Critics complain that Baucus is pandering to voters, but that’s a criticism that the political extremes often make of centrists. And Baucus follows some deeply held principles for which he will take risks. Being a “free trader” is one for which he has literally put his body on the line. 

At the World Trade Organization’s gathering in Seattle in December 1999, Baucus had a meeting scheduled with members of the Chinese trade delegation, who were staying at a hotel across town. (Baucus has been a leading advocate for legislation to normalize trade relations with China.) The rioting had just started in the streets, and Jim Gransbery, a Billings Gazette reporter who was accompanying Baucus, recalls that a top officer from the capitol police force refused to provide the scheduled ride, saying it was too dangerous. “Max just said, ‘I guess we’ll have to walk,'” Gransbery remembers. When Baucus arrived at the other hotel, the Chinese delegates at first refused to come down to get him, saying that it was impossible that he could be there. Baucus met with them for an hour, laying out concessions they would have to make to get the law through Congress. By the time Baucus left, it had grown dark. Anarchists were roaming the streets, breaking windows and lighting fires. Baucus, dressed in a suit and tie, led his group back. He even stopped to observe a clash between police and protestors. Gransbery recalls telling him, “Max, we’re not really dressed for this.” 

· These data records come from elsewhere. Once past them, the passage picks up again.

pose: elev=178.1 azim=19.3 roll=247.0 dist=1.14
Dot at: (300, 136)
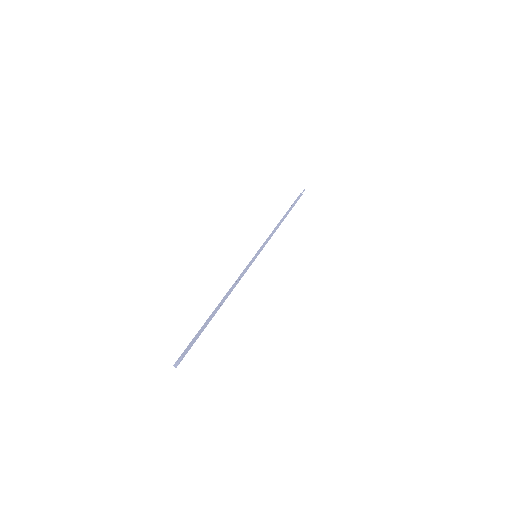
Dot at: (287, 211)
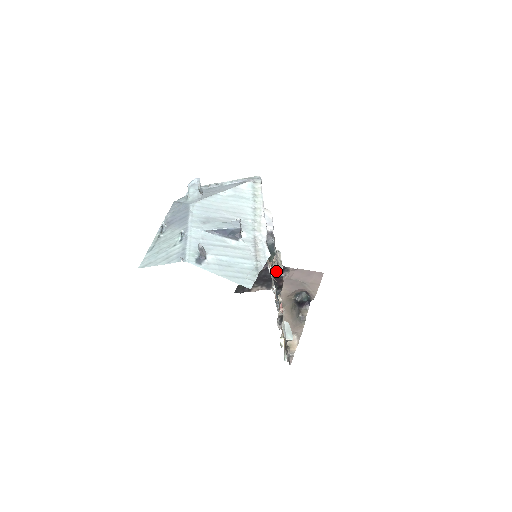
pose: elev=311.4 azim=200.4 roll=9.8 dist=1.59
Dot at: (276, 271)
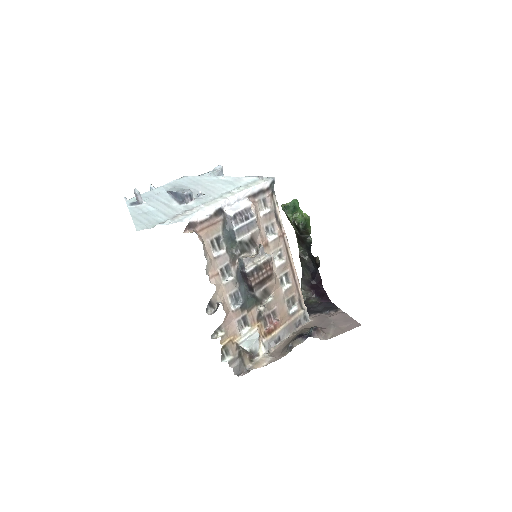
Dot at: (242, 265)
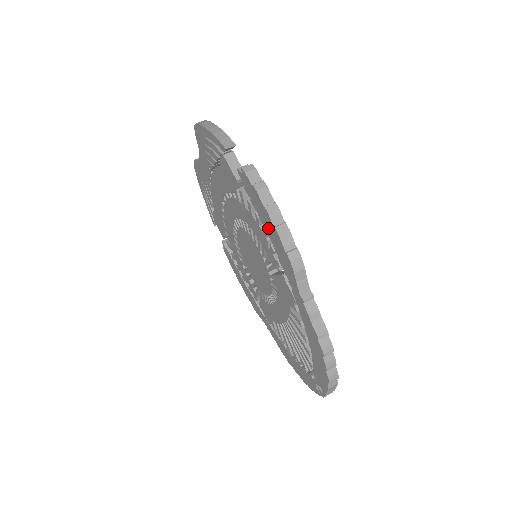
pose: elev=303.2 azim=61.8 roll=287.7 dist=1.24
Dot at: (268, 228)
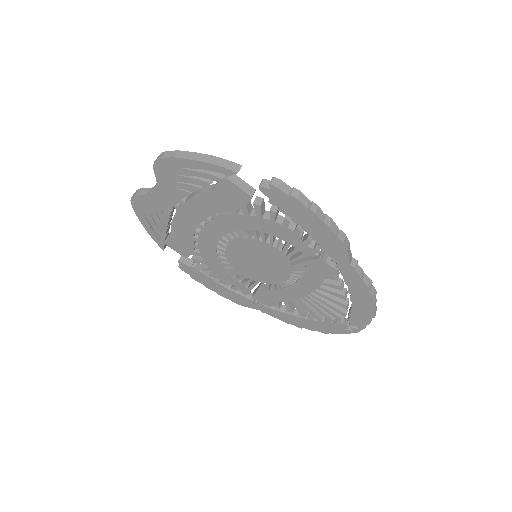
Dot at: (309, 226)
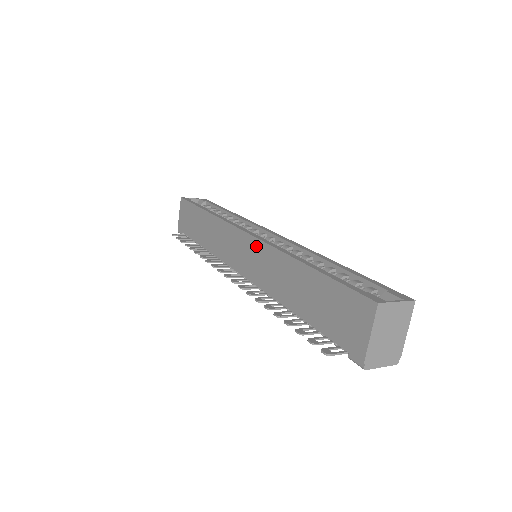
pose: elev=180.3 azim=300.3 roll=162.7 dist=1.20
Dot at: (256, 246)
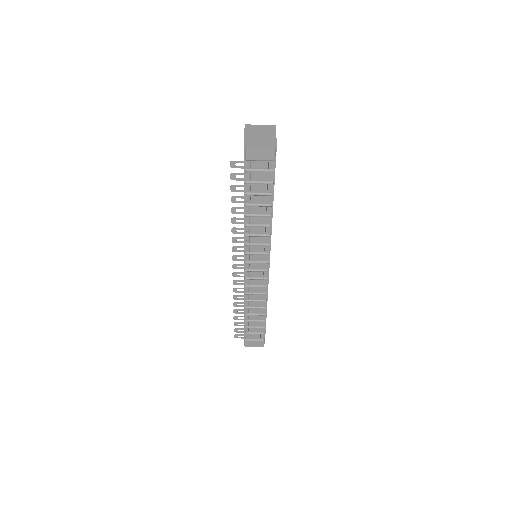
Dot at: occluded
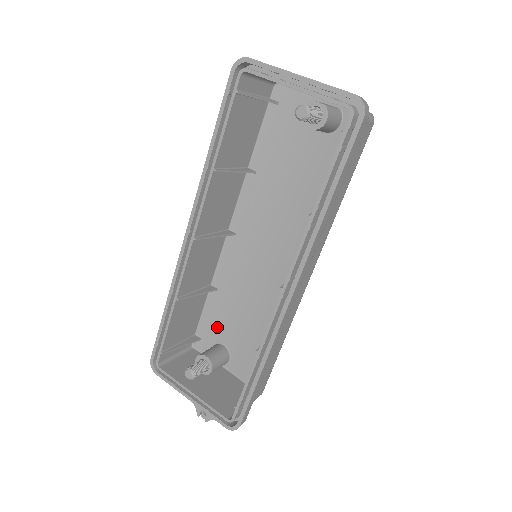
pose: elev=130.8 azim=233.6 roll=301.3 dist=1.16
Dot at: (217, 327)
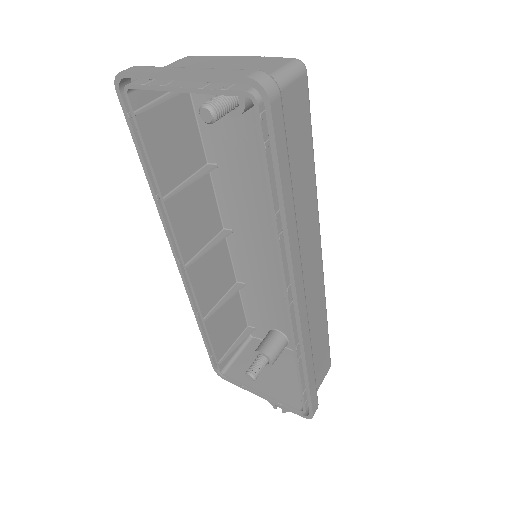
Dot at: (263, 316)
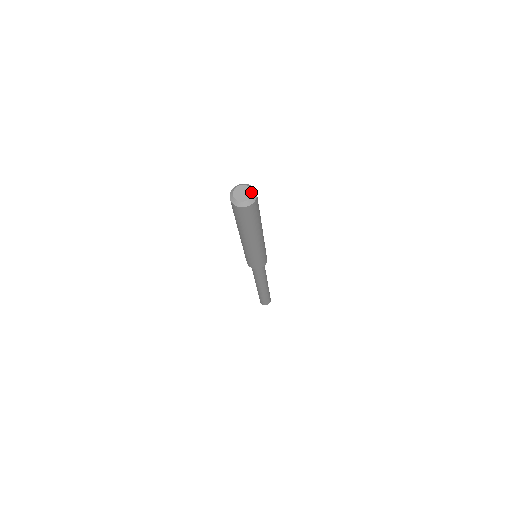
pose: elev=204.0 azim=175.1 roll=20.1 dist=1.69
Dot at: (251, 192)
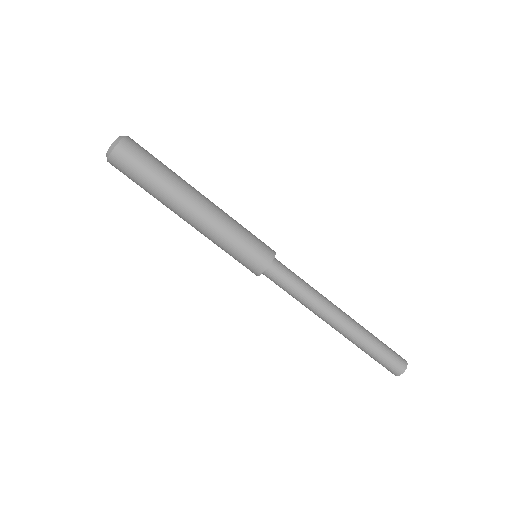
Dot at: (116, 140)
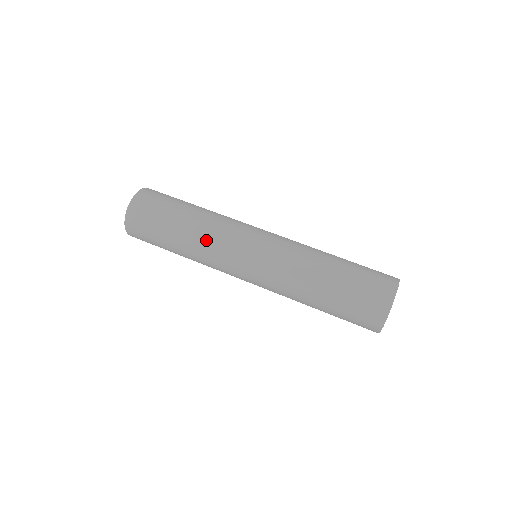
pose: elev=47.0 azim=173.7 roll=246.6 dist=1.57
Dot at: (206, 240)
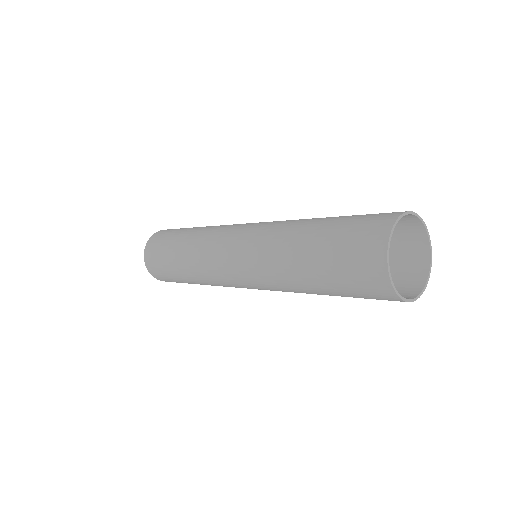
Dot at: (205, 232)
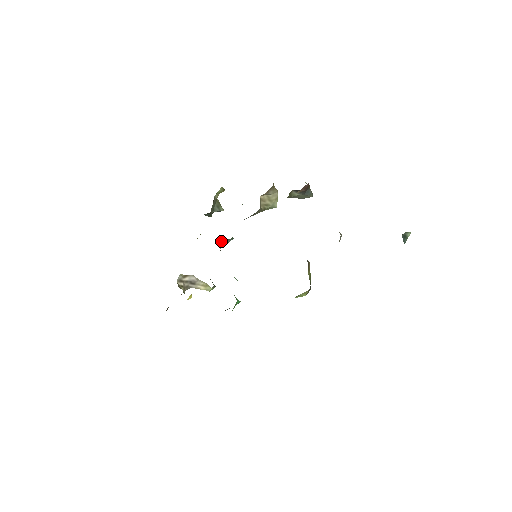
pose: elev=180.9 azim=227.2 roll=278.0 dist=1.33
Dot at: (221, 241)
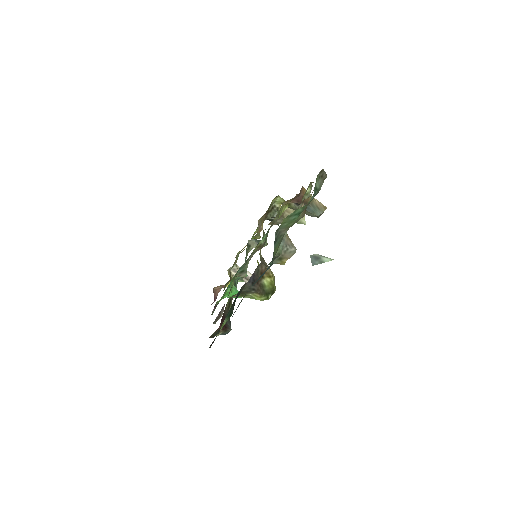
Dot at: (255, 241)
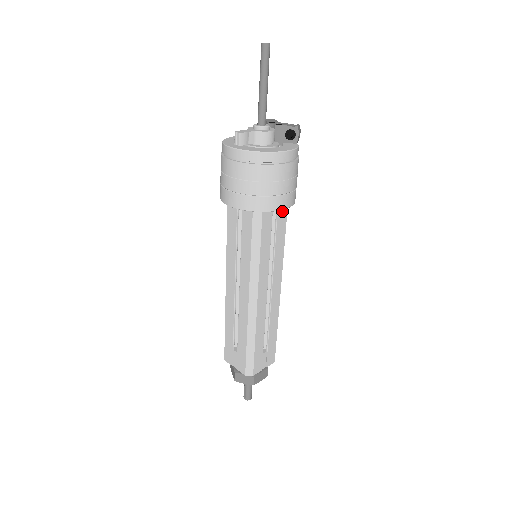
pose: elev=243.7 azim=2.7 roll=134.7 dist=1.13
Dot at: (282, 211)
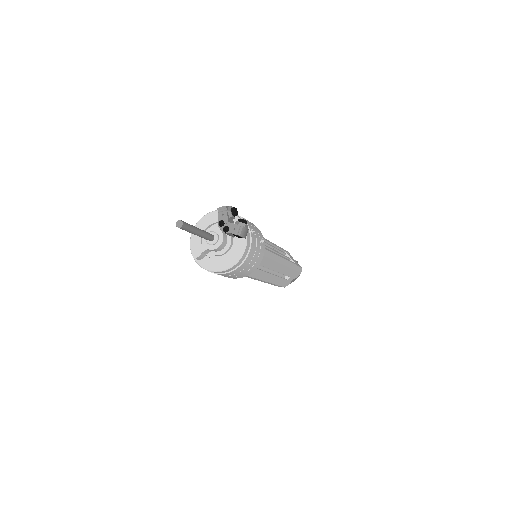
Dot at: occluded
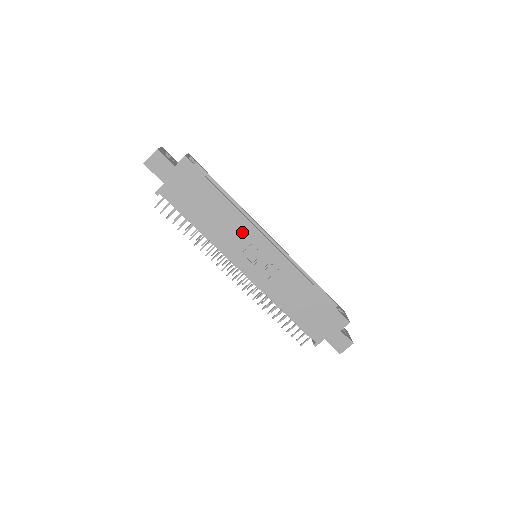
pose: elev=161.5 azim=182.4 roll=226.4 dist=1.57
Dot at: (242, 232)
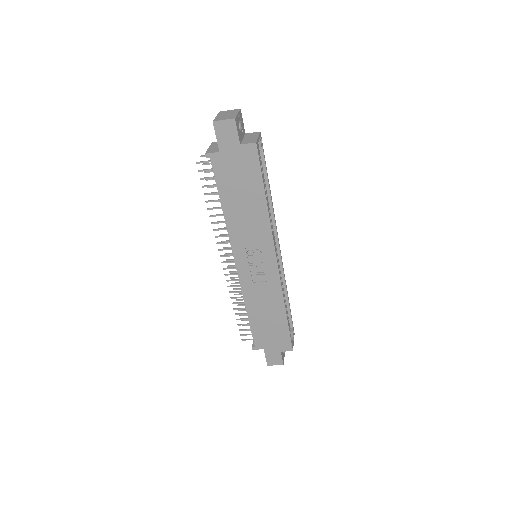
Dot at: (259, 236)
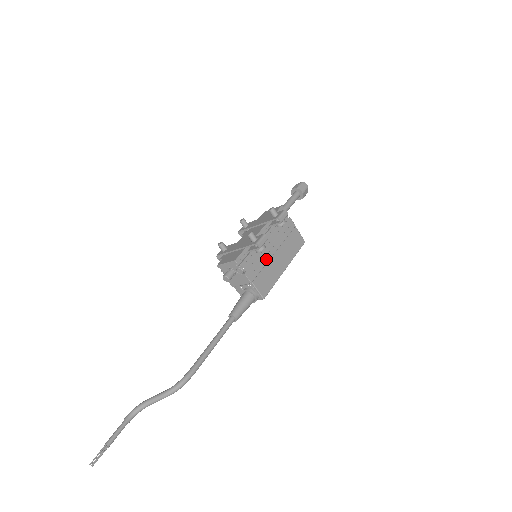
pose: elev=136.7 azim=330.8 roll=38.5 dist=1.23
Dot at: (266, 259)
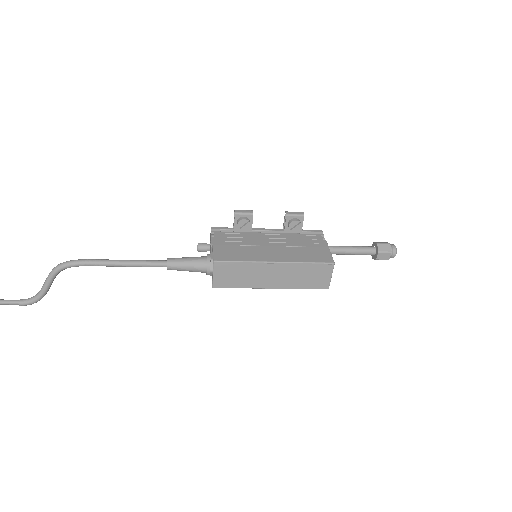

Baucus’s support of trade with China, Fast Track, and other free trade issues is not a clear political winner at home. Many Montanans are angry about NAFTA, because it has meant that Canadian and Mexican exports are undermining the market for some Montana products. While Baucus does not waver from his belief that increased trade will ultimately benefit Montana and the nation at large, he also understands that it can be abused-and that both rightly and wrongly it can cost some people their livelihoods. 

So over the last two years, Baucus insisted that any bill that granted the president fast-track authority also had to include trade adjustment aid for those impacted by the lowered barriers that might result from new deals. Senator Phil Gramm of Texas called health insurance subsidies for displaced workers a “step toward socialism,” but Baucus forced it through. After the legislation passed, even an AFL-CIO policy analyst, Elizabeth Drake, conceded in an interview with the Christian Science Monitor that the new benefit package, while not enough by her standards, “does set a precedent.” 

Once again, Baucus was trying to find middle ground. He’s the increasingly rare lawmaker who believes in compromise and doesn’t follow party lines. He wants to be at the table when the deals are cut. “I’m a Democrat, and I’m proud of it,” he says. “But I don’t care about labels. I call them as I see them.” He’s counting on his iconoclastic take on policies, one that veers from right to left and back again, to sustain his support with independent-minded voters. And in fact, there’s one label that he doesn’t shy from: He’s a Montanan. 

During Baucus’s tour at the end of March, the state was already dotted with blue and green campaign signs that say simply, “Max: Montana’s Senator.” And he wound up most of his talks with the same reminder he used at the end of the welfare hearing. He told the crowd his office telephone number and then repeated it. “I have a policy,” he says. “I take all calls from Montanans unscreened. Just tell them that you want to talk to Max.”